The last year, according to Starbucks Chief Executive Officer Howard Schultz, has been “without question the best year in its 42-year history.” Bullish numbers back up his triumphalism, even if quarterly results trailed analysts’ estimates: a 7 percent increase in global same-store sales, a 24.4 percent surge in profit, and 1,700 new stores around the world.

But Starbucks remains far from any finish line Schultz has in mind. “We’re just getting started,” he said on Wednesday’s earnings call. With more than 11,400 stores in the U.S. already, the coffee chain is looking more intently at overseas opportunities. It plans to open 1,500 stores next year—half of them in Asia. At some point next year, China will replace Canada as Starbucks’ second largest market by store count and sales, following a schedule the chain laid out in 2012.

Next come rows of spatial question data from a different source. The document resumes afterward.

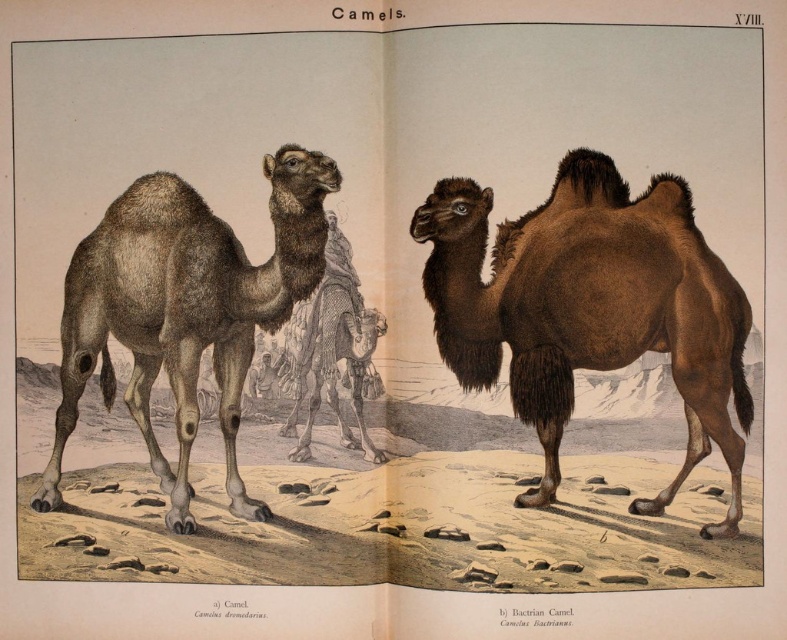
Who is more forward, (235,376) or (350,385)?

Point (350,385) is more forward.

Does brown fuzzy camel at left have a larger size compared to brown fuzzy camel at center?

Yes, brown fuzzy camel at left is bigger than brown fuzzy camel at center.

Describe the element at coordinates (185, 308) in the screenshot. I see `brown fuzzy camel at left` at that location.

What are the coordinates of `brown fuzzy camel at left` in the screenshot? It's located at (185, 308).

Who is positioned more to the left, brown fuzzy bactrian camel at center or brown fuzzy camel at left?

From the viewer's perspective, brown fuzzy camel at left appears more on the left side.

Does point (571, 268) come in front of point (87, 323)?

Yes, it is.

The width and height of the screenshot is (787, 640). In order to click on brown fuzzy bactrian camel at center in this screenshot , I will do `click(589, 307)`.

Is brown fuzzy bactrian camel at center to the right of brown fuzzy camel at center from the viewer's perspective?

Indeed, brown fuzzy bactrian camel at center is positioned on the right side of brown fuzzy camel at center.

This screenshot has width=787, height=640. What do you see at coordinates (589, 307) in the screenshot? I see `brown fuzzy bactrian camel at center` at bounding box center [589, 307].

Is point (721, 401) positioned after point (350, 326)?

No, (721, 401) is closer to viewer.

Image resolution: width=787 pixels, height=640 pixels. What are the coordinates of `brown fuzzy bactrian camel at center` in the screenshot? It's located at (589, 307).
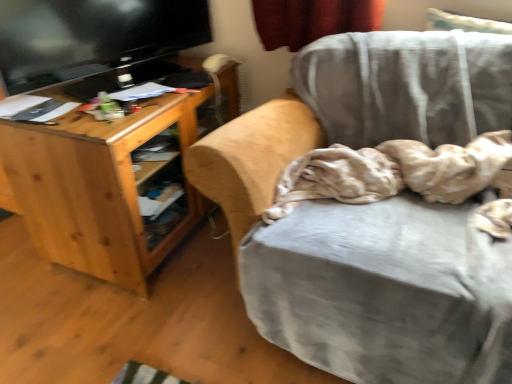
Question: Is natural wood desk at left smaller than beige soft fabric at center?

Choices:
 (A) yes
 (B) no

Answer: (B)

Question: From a real-world perspective, is natural wood desk at left positioned under beige soft fabric at center based on gravity?

Choices:
 (A) no
 (B) yes

Answer: (B)

Question: Can you confirm if natural wood desk at left is positioned to the left of beige soft fabric at center?

Choices:
 (A) yes
 (B) no

Answer: (A)

Question: Is natural wood desk at left in contact with beige soft fabric at center?

Choices:
 (A) no
 (B) yes

Answer: (A)

Question: Is natural wood desk at left far from beige soft fabric at center?

Choices:
 (A) yes
 (B) no

Answer: (B)

Question: Based on their positions, is beige soft fabric at center located to the left or right of velvet gray chair at center?

Choices:
 (A) right
 (B) left

Answer: (A)

Question: From the image's perspective, is beige soft fabric at center above or below velvet gray chair at center?

Choices:
 (A) below
 (B) above

Answer: (B)

Question: Do you think beige soft fabric at center is within velvet gray chair at center, or outside of it?

Choices:
 (A) outside
 (B) inside

Answer: (B)

Question: Is point (332, 158) closer or farther from the camera than point (346, 117)?

Choices:
 (A) farther
 (B) closer

Answer: (B)

Question: Is beige soft fabric at center taller or shorter than natural wood desk at left?

Choices:
 (A) short
 (B) tall

Answer: (A)

Question: From the image's perspective, is beige soft fabric at center above or below natural wood desk at left?

Choices:
 (A) above
 (B) below

Answer: (B)

Question: From a real-world perspective, is beige soft fabric at center above or below natural wood desk at left?

Choices:
 (A) below
 (B) above

Answer: (B)

Question: Based on their sizes in the image, would you say beige soft fabric at center is bigger or smaller than natural wood desk at left?

Choices:
 (A) small
 (B) big

Answer: (A)

Question: Based on their positions, is velvet gray chair at center located to the left or right of beige soft fabric at center?

Choices:
 (A) left
 (B) right

Answer: (A)

Question: From the image's perspective, relative to beige soft fabric at center, is velvet gray chair at center above or below?

Choices:
 (A) below
 (B) above

Answer: (A)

Asia currently accounts for about one-fifth of Starbucks stores. There are 1,017 Starbucks in more than 60 Chinese cities, and while that’s far fewer than in the U.S. the latest total marks a 317-store expansion from a year ago. And sales in China are healthy: “The stores that we opened in 2012 are currently averaging sales in excess of $700,000, while our 2013 class of stores are on track to annualize with a very similar result,” said John Culver, Starbucks group president for China and Asia Pacific. China will be “the largest driver of the approximately 750 new stores we plan to open across the region in 2014,” according to Culver. By comparison, the entire hemisphere of the Americas will gain a total of only 600 stores next year.

Not that China’s market lacks challenges. Coffee rival Dunkin’ Donuts recently closed 40 locations in mainland China and Taiwan, and Starbucks was recently criticized by the Chinese media for charging more there than in other markets to earn higher margins. Culver reiterated on the call that “the prices that we charge for our products in China, the latte, are comparable to—and in some cases, lower than—the competition.” He insisted again that “the prices that we’re charging in the market actually reflect the cost of doing business in that market.”

Starbucks’s operating margin in Asia last quarter was 37.5 percent, vs. 21.8 percent in the Americas. Same-store sales in Asia were up 9 percent in fiscal 2013, the highest among the regions, though the rate has slowed over the year.

“We’re not immune to the challenges and complexities of building a large business in China,” Culver said this week. But, he noted, “we have tremendous confidence in our ability to continue to build a very strong business not only in 2014, but well into the future.”